Four women formerly employed at Google have won class-action status to proceed with their gender pay disparity lawsuit.
According to Bloomberg, the latest ruling means the suit can now include 10,800 women who worked at the tech behemoth, in different roles and positions, since 2013.
The women are seeking over $600 million in damages. They allege the tech giant violated the California Equal Pay Act. They claim Google paid them less than their male counterparts, took longer to promote them, and did so less frequently.
According to a filing submitted during the protracted legal battle, referenced by Engadget, female employees at Google take home almost $16,800 less than the “similarly suited man”.
The lawsuit also alleges that the tech giant’s use of previous salary data was a crucial factor in perpetuating wage inequality within the business.
Google stopped doing this in 2017 but has since failed to address the wage gaps, the suit alleges. Google denies the suit’s central allegations.
The original lawsuit brought forward by Kelly Ellis, Holly Pease, and Kelli Wisuri in 2017 was disregarded by a judge. It was then re-submitted the following year, featuring Heidi Lamar as an additional plaintiff.
This ruling comes amid further scrutiny over Google’s treatment of female workers.

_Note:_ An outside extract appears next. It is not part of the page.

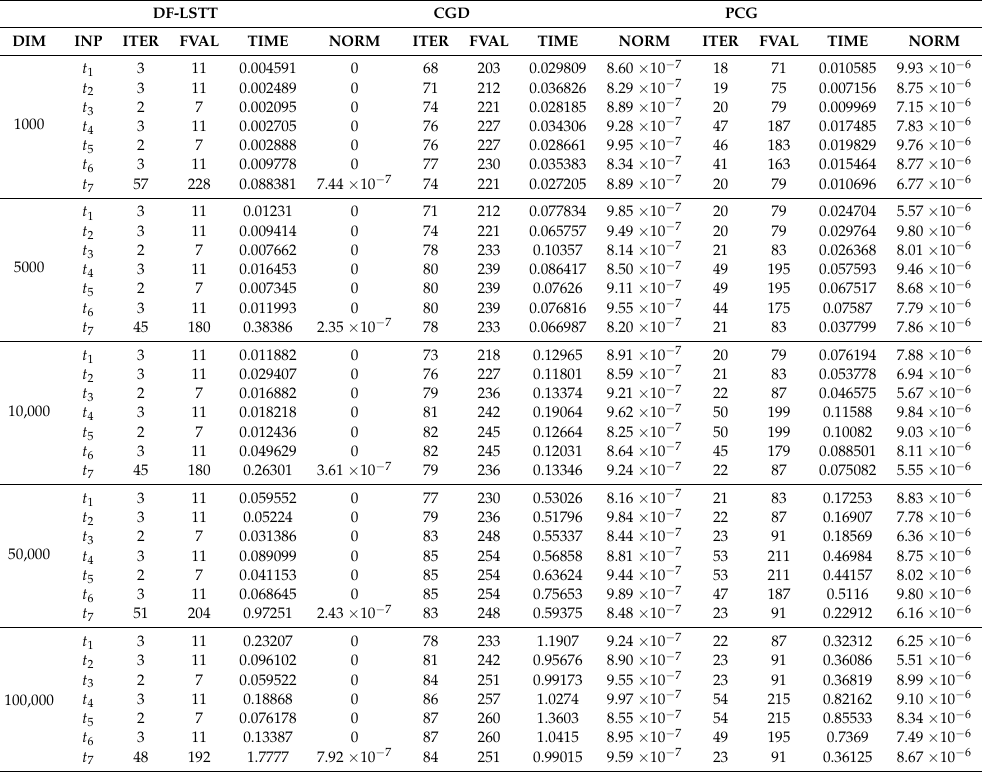
Table 6. Numerical test reports for the three tested methods for Problem 4.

Back in February, the tech giant agreed to a settlement with the Department of Labor over systemic compensation and hiring discrimination at its California and Washington offices.
As a result, the company agreed to pay more than $2.5 million to over 5,500 existing employees and job applicants who faced wage inequality.
Today’s news also follows on from a study that found it takes longer for women to reach CEO level.